One Small Step
A couple weeks back, I signed up to take the first (of three) exams to earn my Chartered Financial Analyst (CFA) certification. I’ll take that first test in June 2008.
And I thought it might be interesting to others if I blog about my experiences along the way, since earning a CFA is known to be somewhat difficult.
I became interested in investing about 4 years ago when the thought hit me that the same skills I was using as an EE to develop digital communications algorithms could be put to use developing stock market algorithms too. Once I learned how to download historical stock data into Matlab I started devoting all lunch hours to stock data mining and backtesting, and shortly began trading with real money.
My initial results were good but eventually I ended up with a series of losses that put me deep in the red about halfway through one particular year. I lost faith in technical indicators (mostly), switched to value investing, and ended up recovering all of my losses and finishing the year, barely, back in the black.
I have continued to have good results using a value methodology and continue to read and refine my investing style. What started as a lunch time experiment has grown into an all-consuming passion. I sulk all day whenever I log in to catch the opening bell, only to learn it’s a market holiday.
But I’ve had the feeling for quite some time that my investing education has huge holes in it. Often I come across an informative passage in an investing book and think “Of course! Great! I will use this principle from now on!” This eureka moment is followed shortly thereafter by a sinking feeling that what I’ve just learned is so basic, it’s probably taught in Finance 101, and is a principle I should have learned a loooong time ago.

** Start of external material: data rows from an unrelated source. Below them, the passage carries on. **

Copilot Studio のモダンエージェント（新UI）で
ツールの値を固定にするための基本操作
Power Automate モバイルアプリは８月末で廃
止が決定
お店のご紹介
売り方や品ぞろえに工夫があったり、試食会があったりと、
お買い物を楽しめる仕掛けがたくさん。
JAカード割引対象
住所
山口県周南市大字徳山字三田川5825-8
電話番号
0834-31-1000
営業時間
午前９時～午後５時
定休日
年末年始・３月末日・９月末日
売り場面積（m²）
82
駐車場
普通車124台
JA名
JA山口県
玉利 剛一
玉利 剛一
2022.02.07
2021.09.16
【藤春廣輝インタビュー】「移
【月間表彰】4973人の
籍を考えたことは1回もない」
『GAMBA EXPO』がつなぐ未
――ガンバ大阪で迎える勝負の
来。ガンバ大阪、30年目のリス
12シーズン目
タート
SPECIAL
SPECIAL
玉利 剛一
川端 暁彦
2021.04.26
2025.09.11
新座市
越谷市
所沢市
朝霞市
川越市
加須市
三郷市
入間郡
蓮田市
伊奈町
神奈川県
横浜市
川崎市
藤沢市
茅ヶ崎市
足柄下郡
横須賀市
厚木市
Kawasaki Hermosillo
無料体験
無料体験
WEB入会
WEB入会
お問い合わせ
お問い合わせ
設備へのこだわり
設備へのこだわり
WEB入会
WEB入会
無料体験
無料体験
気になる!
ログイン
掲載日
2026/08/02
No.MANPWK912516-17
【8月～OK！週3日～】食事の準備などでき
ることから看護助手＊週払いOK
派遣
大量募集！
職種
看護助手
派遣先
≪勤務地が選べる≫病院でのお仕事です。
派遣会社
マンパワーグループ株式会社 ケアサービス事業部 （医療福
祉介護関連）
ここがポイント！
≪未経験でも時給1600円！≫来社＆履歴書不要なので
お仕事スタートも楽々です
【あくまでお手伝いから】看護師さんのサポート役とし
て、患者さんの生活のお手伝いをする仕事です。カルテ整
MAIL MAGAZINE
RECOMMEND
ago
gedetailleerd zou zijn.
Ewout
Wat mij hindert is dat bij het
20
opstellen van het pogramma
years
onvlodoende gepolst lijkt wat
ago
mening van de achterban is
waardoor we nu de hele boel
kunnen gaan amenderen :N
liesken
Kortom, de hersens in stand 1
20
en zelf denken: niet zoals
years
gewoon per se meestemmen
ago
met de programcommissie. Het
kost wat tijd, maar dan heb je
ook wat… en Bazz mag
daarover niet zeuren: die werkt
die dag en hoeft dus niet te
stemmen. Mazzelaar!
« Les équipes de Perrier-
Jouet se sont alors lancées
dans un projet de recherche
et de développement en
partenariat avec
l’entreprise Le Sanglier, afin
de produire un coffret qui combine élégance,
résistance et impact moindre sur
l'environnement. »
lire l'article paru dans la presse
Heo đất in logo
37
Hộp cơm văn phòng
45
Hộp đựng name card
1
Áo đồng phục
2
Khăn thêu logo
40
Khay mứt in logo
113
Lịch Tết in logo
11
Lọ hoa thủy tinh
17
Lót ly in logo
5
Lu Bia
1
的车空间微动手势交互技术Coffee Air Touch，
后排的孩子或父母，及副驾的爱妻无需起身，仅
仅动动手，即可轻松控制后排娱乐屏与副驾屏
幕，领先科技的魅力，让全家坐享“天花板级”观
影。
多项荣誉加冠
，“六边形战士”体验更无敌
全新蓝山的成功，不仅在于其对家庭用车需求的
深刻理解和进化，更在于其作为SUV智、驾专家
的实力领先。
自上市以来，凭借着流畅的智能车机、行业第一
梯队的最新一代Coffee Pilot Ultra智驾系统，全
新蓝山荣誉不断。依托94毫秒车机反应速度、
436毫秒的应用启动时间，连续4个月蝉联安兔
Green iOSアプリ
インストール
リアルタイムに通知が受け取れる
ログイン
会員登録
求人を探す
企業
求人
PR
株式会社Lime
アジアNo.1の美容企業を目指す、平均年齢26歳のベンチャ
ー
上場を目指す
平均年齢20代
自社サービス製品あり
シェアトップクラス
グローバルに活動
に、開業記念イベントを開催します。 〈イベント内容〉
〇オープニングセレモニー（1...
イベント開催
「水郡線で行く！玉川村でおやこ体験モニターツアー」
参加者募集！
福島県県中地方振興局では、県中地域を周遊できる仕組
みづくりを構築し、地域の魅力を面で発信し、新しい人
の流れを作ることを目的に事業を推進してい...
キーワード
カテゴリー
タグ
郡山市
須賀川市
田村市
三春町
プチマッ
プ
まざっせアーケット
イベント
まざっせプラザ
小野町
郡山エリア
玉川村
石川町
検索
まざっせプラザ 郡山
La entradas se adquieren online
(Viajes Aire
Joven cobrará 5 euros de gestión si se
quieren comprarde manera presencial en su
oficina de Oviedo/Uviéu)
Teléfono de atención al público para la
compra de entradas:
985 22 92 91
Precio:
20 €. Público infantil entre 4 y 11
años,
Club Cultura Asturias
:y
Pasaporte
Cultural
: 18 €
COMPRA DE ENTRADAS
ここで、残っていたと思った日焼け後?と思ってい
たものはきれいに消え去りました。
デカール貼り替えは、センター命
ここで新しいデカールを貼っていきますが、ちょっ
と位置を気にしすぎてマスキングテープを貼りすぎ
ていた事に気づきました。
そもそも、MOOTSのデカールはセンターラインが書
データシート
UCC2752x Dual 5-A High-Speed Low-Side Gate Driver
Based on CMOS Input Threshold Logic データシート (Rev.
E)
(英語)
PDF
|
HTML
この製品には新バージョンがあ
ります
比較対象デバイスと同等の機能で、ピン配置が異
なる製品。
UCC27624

So I’m hoping that the concepts I’ll learn to pass the three CFA exams will fill those gaps. To get the actual CFA designation you also need a few years of work experience specifically managing assets. I’ll cross that bridge when I come to it.
Technorati Tags: CFA, Chartered Financial Analyst, Finance, Investing, Stock Market
December 20th, 2007 at 4:01 am
hey man I was wondering if you would kindly help me with something in the first volume. In Reading 11: Hypothesis testing. In Example Three, the book computed the Z-test like this: Z = (Mean Value - Hypothesized mean value) / sample standard deviation.
shouldn’t it be Z = (Mean Value - Hypothesized mean Value)/ (sample standard deviation/ the root of n ).
thanx man please reply
December 20th, 2007 at 11:03 am
Excellent post, reminds me of my recent past and why I’m looking into being a CFA. I’m also an engineer by trade, investor by addiction.
December 22nd, 2007 at 8:47 am
This is really wonderfull, i am a graduate surveyor but have always been addicted to stocks and investmentsi. I just started trading currencies but i just thought that being a CFA would increase my winning potentials and fill the lil holes. I wish you luck man!
December 26th, 2007 at 12:52 pm
Hi Mostafa,
They are in fact using the equation that you think they should be. Note that the 3 numbers .1336, .197, and .38 they define as standard error, not standard deviation.
Thanks for the comments V and Jay. Wow - currencies - haven’t dared to dabble there yet!
- Lumilog
December 27th, 2007 at 6:04 pm
Mostafa,
Well if im not mistaken the formula in which you divide by the root of n means youre dealing with a sample of the population. If you know the population then you dont have to divide by the root of n.
On another note I am very pleased this blog is being written. I am currently an industrial engineer student, I want to be an investment banker.
December 28th, 2007 at 3:45 pm
Thank you people for helping.
January 9th, 2008 at 7:52 am
Hi All,
For information of those who didn’t have time to check Errata. There are number of errors in all the volumes which would puzzle and waste time. So please download the errata for 2008 and modify your text accordingly.